Snapshotting Jobs

Snapshotting jobs (also known as Checkpoint/Restart), is a way to save the current state of a running job and continue its execution at a later point in time. This can be useful to overcome often imposed time limits or periods of maintenance where a cluster is not available. It can also be used to create regular snapshots of very long jobs to not loose the current progress in case something goes wrong. Some programs do have this functionality built into their code. Please inform yourself about this possibility as this is usually a much safer way to create snapshots. If this is not the case, keep on reading.

DMTCP

DMTCP (Distributed MultiThreaded CheckPointing) is a tool to create snapshots of currently running jobs. This is achieved by saving the current memory state to a checkpoint file. This file can then be used to continue the job.

Current limitations

At this point DMTCP reliably only works for non-MPI codes, i.e. multi-threaded codes using OpenMP or pthreads etc., even though MPI codes are officially supported. There are ongoing efforts to re-implement the support for MPI codes. The project is called MANA and is in active development. However, at this point the code is highly tailored for the usage at NERSC. At a future point MANA will be merged into the official DMTCP code base.

Installation

If not available on your site, installation should be done by an administrator. A viable option is to use Easybuild as an easyconfig-file for DMTCP is available.

Manual usage

Here we assume you have direct access to a compute node via SSH, using e.g. an interactive job session and all DMTCP commands are available in your environment.

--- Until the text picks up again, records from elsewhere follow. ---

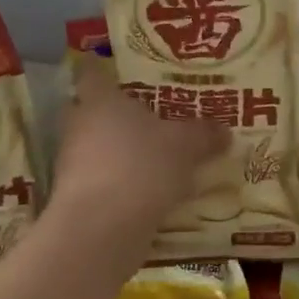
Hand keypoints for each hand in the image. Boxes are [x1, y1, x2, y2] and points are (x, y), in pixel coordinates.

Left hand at [52, 58, 226, 230]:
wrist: (102, 229)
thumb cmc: (141, 166)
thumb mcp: (185, 145)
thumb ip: (204, 134)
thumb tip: (225, 130)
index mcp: (100, 99)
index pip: (93, 73)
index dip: (105, 70)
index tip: (121, 72)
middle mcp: (80, 125)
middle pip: (94, 112)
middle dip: (119, 115)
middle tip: (152, 118)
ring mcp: (73, 164)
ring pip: (98, 148)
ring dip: (121, 153)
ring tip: (157, 159)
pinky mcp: (76, 198)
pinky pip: (103, 181)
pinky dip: (122, 184)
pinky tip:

1. Navigate to the location where you want to run your program and launch the DMTCP coordinator:

dmtcp_coordinator

2. In a separate shell (on the same node) launch your application:

dmtcp_launch ./a.out

3. To create a new checkpoint, return to the shell where you started the coordinator. Type c followed by pressing [RETURN]

4.1 Restart: Creating a checkpoint causes the dmtcp_coordinator to write a checkpoint file (file type: .dmtcp) for each client process. If all processes were on the same processor, and there were no .dmtcp files prior to this checkpoint you can run:

dmtcp_restart ckpt_*.dmtcp

4.2 Next to a checkpoint file, DMTCP also writes out a starting script. However, this script is looking if a resource manager (i.e. SLURM, PBS etc.) was used and is setting the the environment variable RES_MANAGER if you are running e.g. in an interactive SLURM session. You can try to use this script to restart your program but you might have to adjust it for your needs:

./dmtcp_restart_script.sh

Automatically creating checkpoints

You can also instruct the DMTCP coordinator to periodically create checkpoints. Use

dmtcp_coordinator -i 300 &

to start the coordinator in the background creating a new checkpoint file every 300 seconds (5min). Then start your code with

dmtcp_launch ./a.out

Restarting from a checkpoint file is the same as before

dmtcp_restart ckpt_*.dmtcp

Integration into SLURM

There is a plugin for DMTCP to use it in combination with the SLURM job scheduler. This enables users to submit Jobs using SLURM, automatically write out checkpoint files and restart those jobs from a taken checkpoint. The plugin will automatically be compiled when using the Easybuild installation. For the usage of the plugin, two SLURM submission scripts (one to start the other to restart a job) are provided by the developers:

Launching a new job

The slurm_launch.job script is used to submit a new job with enabled snapshotting. The frequency of the snapshots can be changed in the scipt via

start_coordinator -i 120  # in seconds

as well as the executable which will be launched

dmtcp_launch --rm ./a.out

In addition, the requested resources have to be adjusted via the known #SBATCH pragmas. After adjusting the script to your needs, you can submit it via

sbatch slurm_launch.job

Restarting a job

To restart a job, previously submitted via the launch script, you can simply submit the restart script via sbatch. Here, you only have to adjust the #SBATCH pragmas and DMTCP coordinator settings. The script then uses the created dmtcp_restart_script.sh to restart from the last checkpoint file.

sbatch slurm_rstr.job

Tips and known issues

When compiling code using the intel compiler with OpenMP use the flag -qopenmp-link=static, otherwise parallel regions are not entered without error messages
For Java applications set the following environment variables:

export DMTCP_DL_PLUGIN=0
export DMTCP_SIGCKPT=10